[DATA TO EXAMINE]

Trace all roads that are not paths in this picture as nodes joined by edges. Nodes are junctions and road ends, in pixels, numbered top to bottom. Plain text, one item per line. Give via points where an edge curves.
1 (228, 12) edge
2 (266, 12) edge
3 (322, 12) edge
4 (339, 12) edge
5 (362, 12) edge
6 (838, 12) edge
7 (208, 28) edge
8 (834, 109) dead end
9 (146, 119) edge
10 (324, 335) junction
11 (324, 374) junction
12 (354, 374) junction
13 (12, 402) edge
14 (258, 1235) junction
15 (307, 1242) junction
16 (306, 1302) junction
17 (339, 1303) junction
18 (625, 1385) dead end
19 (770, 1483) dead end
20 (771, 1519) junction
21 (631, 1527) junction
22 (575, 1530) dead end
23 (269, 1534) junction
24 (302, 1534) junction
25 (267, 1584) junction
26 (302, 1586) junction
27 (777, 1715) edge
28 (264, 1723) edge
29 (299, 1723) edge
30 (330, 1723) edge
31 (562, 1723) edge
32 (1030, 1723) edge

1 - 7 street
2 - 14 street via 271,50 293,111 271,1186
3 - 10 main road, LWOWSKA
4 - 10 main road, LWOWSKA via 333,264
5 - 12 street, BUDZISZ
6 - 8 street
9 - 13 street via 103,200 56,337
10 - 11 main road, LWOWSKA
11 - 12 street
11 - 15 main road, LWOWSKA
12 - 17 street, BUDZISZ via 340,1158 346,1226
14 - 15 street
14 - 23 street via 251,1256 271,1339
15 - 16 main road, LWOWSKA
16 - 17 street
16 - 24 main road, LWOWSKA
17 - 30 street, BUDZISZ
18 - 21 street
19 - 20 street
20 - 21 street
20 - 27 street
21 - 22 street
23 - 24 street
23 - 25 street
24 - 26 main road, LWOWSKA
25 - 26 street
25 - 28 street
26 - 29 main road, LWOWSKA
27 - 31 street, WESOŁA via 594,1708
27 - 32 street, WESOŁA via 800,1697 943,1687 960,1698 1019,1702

[/DATA TO EXAMINE]
[DATA TO EXAMINE]

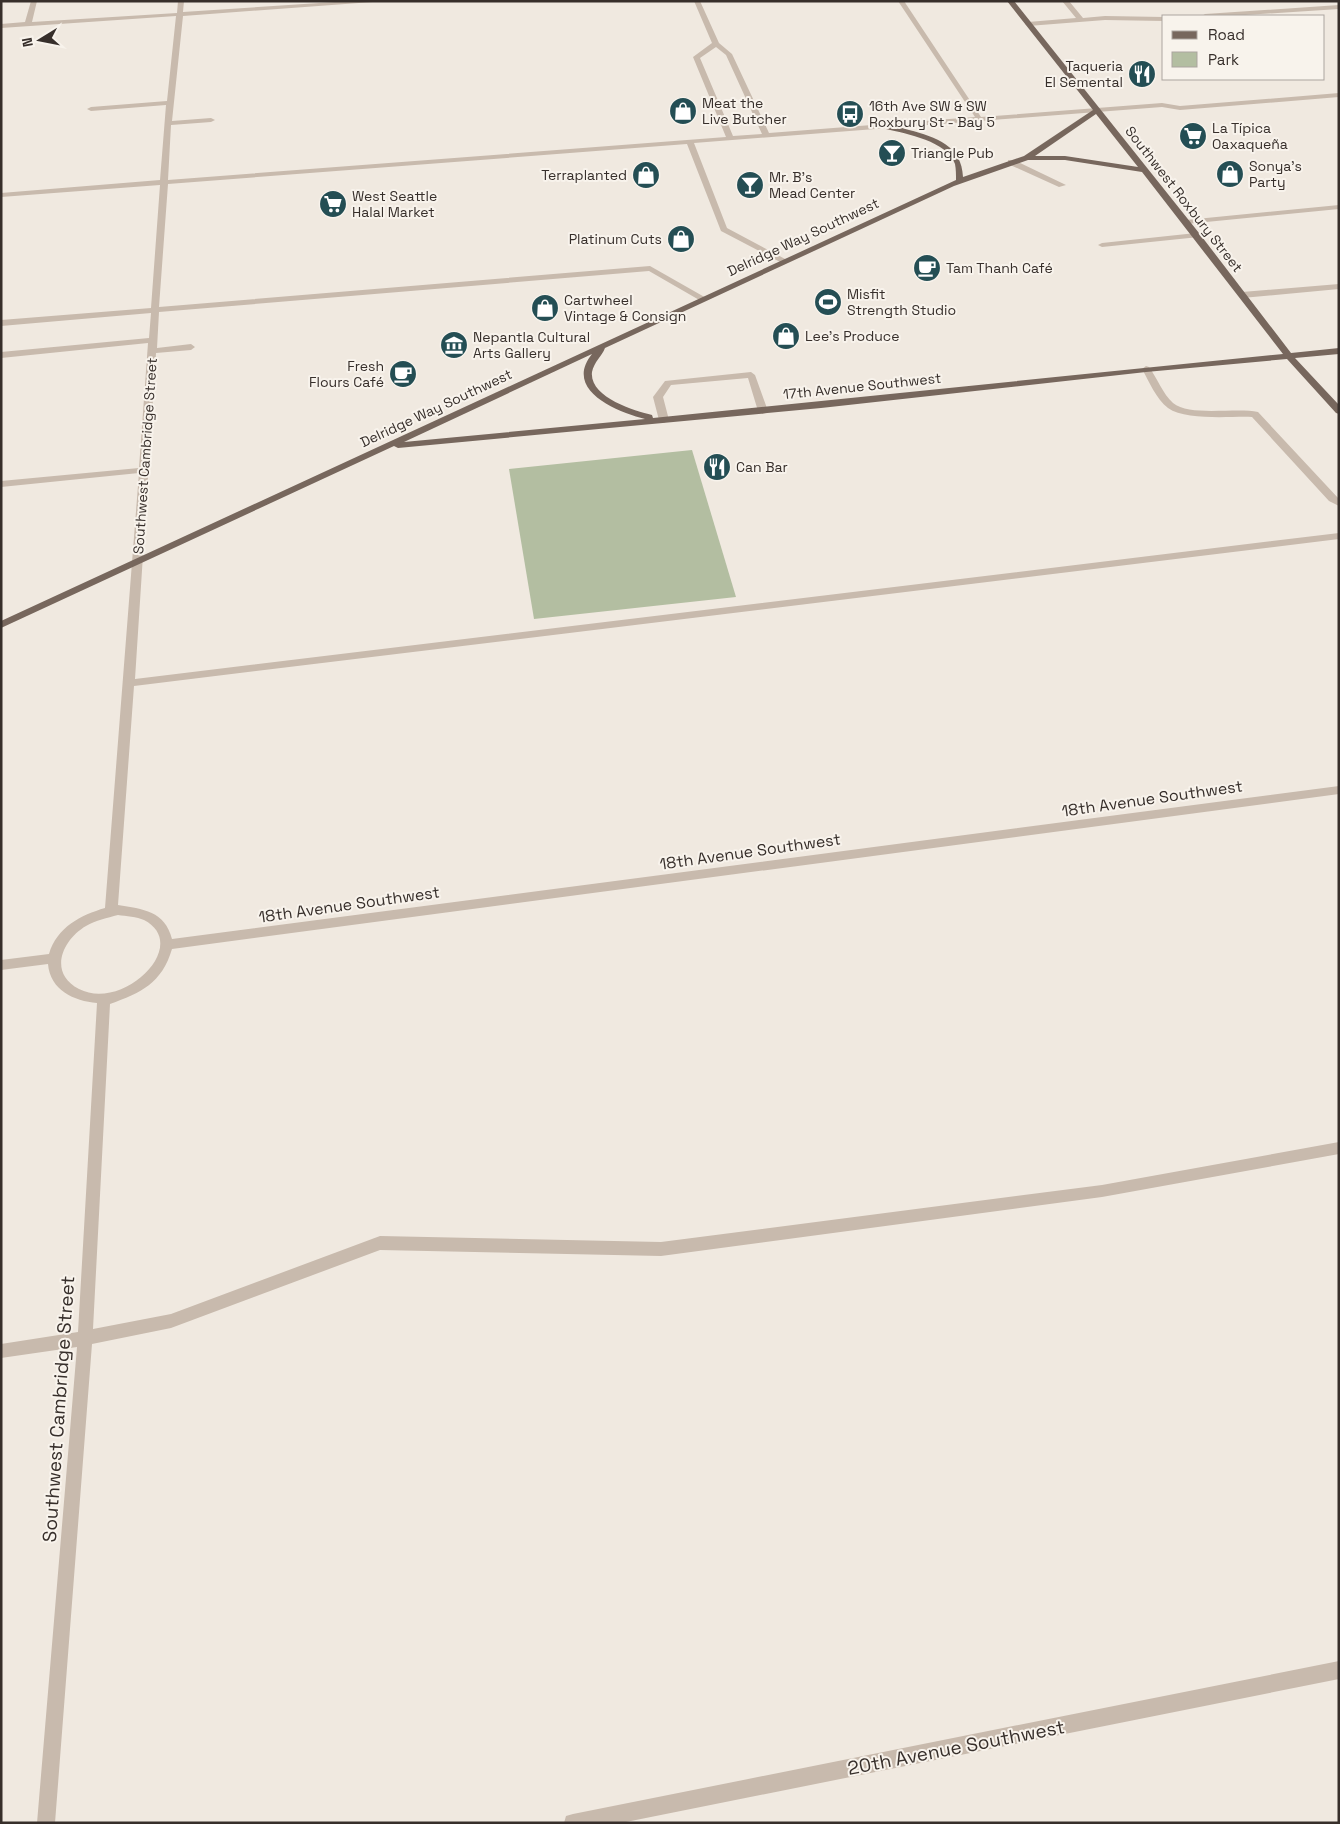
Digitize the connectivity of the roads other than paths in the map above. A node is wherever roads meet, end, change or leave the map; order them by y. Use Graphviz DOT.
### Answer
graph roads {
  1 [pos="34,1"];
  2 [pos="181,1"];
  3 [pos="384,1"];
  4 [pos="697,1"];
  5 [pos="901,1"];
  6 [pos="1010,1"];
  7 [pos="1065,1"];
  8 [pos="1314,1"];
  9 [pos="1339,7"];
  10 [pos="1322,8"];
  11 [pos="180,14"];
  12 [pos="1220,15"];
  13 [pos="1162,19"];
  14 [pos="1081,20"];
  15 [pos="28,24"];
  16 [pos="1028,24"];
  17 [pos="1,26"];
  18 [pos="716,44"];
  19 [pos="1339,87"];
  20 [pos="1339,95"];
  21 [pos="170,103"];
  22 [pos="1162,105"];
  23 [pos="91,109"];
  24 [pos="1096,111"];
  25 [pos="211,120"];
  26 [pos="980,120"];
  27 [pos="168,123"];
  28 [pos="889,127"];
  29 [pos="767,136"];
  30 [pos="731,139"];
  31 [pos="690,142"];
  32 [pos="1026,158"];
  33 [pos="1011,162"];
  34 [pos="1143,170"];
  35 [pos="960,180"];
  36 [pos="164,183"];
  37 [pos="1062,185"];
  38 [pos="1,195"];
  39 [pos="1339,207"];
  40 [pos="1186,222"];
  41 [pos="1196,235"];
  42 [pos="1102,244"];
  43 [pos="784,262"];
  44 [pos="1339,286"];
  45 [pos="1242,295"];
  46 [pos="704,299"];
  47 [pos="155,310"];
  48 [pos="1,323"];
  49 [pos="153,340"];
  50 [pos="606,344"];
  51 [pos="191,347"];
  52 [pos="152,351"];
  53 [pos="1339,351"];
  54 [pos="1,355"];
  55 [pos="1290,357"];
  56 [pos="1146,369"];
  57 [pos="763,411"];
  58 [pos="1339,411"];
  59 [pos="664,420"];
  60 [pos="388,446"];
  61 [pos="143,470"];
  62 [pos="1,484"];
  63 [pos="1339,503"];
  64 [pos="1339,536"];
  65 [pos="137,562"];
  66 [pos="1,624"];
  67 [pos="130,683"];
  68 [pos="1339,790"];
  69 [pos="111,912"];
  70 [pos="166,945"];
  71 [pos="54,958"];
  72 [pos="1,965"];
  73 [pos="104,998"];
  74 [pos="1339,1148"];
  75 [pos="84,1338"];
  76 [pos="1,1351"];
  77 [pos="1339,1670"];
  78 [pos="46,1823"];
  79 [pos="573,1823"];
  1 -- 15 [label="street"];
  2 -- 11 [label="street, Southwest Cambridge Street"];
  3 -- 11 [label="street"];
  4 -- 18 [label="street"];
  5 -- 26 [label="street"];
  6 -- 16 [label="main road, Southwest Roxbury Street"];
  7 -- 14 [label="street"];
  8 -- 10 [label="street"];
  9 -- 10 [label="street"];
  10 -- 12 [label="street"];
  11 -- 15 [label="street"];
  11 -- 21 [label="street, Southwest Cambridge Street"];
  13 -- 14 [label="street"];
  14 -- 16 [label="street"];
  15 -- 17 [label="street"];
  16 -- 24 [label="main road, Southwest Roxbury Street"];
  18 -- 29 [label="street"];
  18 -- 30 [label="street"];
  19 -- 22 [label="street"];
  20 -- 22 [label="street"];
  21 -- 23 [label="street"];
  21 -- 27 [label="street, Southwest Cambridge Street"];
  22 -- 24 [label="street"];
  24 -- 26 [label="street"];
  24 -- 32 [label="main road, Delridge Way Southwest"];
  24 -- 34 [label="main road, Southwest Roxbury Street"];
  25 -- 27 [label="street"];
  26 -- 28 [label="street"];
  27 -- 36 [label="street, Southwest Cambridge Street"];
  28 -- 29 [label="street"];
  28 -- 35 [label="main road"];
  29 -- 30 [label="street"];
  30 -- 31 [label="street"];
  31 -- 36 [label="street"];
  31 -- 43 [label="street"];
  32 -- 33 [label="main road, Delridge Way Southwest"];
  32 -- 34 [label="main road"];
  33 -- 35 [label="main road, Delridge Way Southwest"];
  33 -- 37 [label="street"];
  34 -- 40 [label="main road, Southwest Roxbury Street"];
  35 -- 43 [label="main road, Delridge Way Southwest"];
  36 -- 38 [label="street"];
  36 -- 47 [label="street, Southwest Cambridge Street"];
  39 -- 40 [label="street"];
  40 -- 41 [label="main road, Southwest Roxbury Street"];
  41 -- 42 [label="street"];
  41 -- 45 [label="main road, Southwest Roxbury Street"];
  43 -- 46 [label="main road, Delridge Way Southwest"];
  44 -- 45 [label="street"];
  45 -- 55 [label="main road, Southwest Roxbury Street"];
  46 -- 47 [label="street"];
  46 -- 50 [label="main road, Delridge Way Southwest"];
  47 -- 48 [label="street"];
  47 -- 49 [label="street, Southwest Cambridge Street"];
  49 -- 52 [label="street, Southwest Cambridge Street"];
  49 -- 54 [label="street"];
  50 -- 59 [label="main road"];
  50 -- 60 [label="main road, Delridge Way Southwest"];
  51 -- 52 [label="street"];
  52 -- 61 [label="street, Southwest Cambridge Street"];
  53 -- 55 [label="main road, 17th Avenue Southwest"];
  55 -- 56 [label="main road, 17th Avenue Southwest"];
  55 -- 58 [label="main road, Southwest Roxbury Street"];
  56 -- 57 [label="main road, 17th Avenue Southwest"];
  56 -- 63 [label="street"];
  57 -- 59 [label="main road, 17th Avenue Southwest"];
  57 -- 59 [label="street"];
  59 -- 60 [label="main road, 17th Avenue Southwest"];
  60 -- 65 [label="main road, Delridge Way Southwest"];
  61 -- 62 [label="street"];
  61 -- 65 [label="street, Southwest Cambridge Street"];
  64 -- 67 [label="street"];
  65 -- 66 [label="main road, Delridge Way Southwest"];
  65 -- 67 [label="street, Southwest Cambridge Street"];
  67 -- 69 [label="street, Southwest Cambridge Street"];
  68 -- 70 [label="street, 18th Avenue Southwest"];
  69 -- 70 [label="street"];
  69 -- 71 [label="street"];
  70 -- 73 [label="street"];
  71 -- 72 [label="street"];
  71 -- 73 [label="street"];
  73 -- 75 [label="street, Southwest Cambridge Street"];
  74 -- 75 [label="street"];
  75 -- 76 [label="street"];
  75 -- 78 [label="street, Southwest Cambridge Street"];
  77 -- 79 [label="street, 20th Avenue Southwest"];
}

[/DATA TO EXAMINE]

- _THE PROBLEM_
Read through the data and copy every line where "dead" shows up.

- _WRITTEN ANSWER_
8 (834, 109) dead end
18 (625, 1385) dead end
19 (770, 1483) dead end
22 (575, 1530) dead end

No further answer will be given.